29 thoughts on “A Groundball Problem

  1. "The problem here is that most stadiums use an offset camera for tv broadcasts."

    I am amazed that this remains the case after all these years.

  2. "However, ground balls aren’t all bad news for offense; they actually have a much higher batting average on balls in play than flyballs. "

    It's worth pointing out that there's probably some classification noise in that fact, as most balls in the air that end up as hits get classified as line drives.

  3. "grounders actually have a much higher batting average on balls in play than flyballs."

    There is no correlation between GB% and BABIP whatsoever.

  4. The data supports the obvious and, if anything, understates the problem. There is a big difference from hard hit grounders versus weak grounders. Derek has not shown any ability this year to square up a ball and has more hits this year from poor contact that results in a slow grounder that a charging infielder can't field in time (plus a lucky chopper). versus the hard grounder through the hole that his career has been based on. Good luck trying to make that work for you over 162 games. For Yankee/Jeter fans, the question is what can/should be done to correct this. The recently reported Cashman/Jeter fielding range conversation is illuminating as to how Jeter thinks/works. The trend and data supports the conclusion that Derek just has not yet accepted the fact that his hitting approach is not working at this stage of his career. As they say the definition of insanity is doing the same thing over and over again and expecting different results….

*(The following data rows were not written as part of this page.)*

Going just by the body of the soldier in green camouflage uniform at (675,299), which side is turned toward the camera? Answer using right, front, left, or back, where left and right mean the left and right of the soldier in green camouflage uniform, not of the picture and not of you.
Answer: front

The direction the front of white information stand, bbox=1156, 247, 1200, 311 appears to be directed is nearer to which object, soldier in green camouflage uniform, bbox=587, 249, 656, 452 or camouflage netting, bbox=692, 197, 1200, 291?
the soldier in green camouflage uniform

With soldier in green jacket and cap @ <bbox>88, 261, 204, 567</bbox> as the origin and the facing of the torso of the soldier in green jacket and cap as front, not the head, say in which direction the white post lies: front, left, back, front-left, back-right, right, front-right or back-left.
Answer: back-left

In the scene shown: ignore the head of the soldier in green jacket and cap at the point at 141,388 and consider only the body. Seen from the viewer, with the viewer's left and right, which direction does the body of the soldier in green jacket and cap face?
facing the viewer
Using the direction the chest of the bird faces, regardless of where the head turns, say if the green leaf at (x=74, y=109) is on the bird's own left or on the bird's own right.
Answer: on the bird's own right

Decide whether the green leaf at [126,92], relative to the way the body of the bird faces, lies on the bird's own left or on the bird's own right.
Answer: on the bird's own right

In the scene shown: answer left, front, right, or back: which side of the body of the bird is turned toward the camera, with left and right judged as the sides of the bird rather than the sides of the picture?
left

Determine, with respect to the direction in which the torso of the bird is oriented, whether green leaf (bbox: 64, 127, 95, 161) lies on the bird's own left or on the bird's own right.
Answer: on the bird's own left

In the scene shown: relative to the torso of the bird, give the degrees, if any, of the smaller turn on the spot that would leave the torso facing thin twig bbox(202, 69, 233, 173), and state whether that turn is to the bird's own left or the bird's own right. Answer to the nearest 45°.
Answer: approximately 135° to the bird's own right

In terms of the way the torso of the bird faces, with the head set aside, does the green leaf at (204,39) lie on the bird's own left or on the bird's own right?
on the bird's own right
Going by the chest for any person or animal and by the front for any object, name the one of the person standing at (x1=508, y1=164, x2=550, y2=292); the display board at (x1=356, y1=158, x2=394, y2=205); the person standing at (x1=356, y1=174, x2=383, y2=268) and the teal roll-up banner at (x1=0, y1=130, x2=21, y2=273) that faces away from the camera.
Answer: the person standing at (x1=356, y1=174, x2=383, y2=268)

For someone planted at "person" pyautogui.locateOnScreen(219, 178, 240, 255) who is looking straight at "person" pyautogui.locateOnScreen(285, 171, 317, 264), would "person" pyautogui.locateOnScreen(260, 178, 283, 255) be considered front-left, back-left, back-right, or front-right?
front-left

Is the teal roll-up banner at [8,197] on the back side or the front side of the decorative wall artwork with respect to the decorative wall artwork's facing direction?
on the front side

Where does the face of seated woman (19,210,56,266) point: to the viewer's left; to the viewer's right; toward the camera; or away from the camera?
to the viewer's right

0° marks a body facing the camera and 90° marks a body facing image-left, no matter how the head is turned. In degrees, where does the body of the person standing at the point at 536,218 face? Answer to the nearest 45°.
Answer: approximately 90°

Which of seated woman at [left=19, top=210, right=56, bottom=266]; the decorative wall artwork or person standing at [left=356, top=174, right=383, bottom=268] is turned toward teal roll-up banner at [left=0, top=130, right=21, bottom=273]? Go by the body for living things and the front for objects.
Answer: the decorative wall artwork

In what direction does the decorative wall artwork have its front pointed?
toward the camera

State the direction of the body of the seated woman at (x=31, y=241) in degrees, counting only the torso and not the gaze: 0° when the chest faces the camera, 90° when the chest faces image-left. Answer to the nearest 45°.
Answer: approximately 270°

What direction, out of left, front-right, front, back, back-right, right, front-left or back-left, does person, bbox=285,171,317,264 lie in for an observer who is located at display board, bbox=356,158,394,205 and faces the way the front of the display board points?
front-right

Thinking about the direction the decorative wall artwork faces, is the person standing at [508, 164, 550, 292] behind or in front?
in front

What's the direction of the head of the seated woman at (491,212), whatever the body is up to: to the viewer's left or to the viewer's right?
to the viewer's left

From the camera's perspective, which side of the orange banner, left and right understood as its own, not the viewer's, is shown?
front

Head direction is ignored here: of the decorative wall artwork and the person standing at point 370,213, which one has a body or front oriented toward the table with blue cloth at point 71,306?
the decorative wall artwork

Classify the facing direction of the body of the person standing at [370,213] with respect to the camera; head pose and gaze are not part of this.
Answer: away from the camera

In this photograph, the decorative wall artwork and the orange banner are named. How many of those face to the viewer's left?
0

  5. Josh, you wrote that "ground ball rate actually stabilizes very quickly. It stabilizes so quickly that you don’t even need a tenth of a full season to judge it." That's correct if you're looking at ground ball rates for a group of players, but not if you're looking at an individual's ground ball rate. The article you cited so states, and it's also evident from the numbers. Look at line drive percentage, as it well illustrates the point. For a group of players, line drive percentage stabilizes at the same place as ground ball percentage, at fewer than 40 plate appearances. But today, we currently have 47 baseball players with a minimum of 72 plate appearances and a FanGraphs line drive percentage below 15%. For the full season last year (minimum 500 plate appearances), there were 8 such players. The year before: 2 such players. The year before that: 1 such player.

  6. This is an incredible article. Thank you for doing such an in-depth job. The only thing I would change would be for the horizontal axis on the two pitch type charts to be the same.

  7. Great article! I like to thanks yoh for the research and writing something about Jeter and you know…what happens during games.

  8. Larry, about the second part of my statement, I was simply trying to say that, perhaps do to a mechanical issue or something, a batter might not be able to drive pitches they once did for linedrives (and instead may hit ground balls). I did not mean that batters can choose the outcome of their BIP.

    And about BIP classification issues: Correct me if I'm wrong, but most of the ambiguity is with determining what constitutes a flyball vs. a linedrive. One would think that it's pretty easy to classify a ground ball for the most part, or at least much easier than classifying linedrives or flyballs. And yea, pure batted ball info does not tell us a huge amount about BABIP. However, it's certainly not worthless info, and the examples that you point out here are players that are unique.

    And as you and others have pointed out, I am making the assumption that all of Jeter's ground balls are the same from year to year. It's hard to say how reliable this assumption is. A lot of people seem to think that he's hitting way more weak grounders this year. This may be true. And this may also just be confirmation bias. I really don't like having to go off my memory or personal observations to make judgments like that. That led me to make the assumption that I did.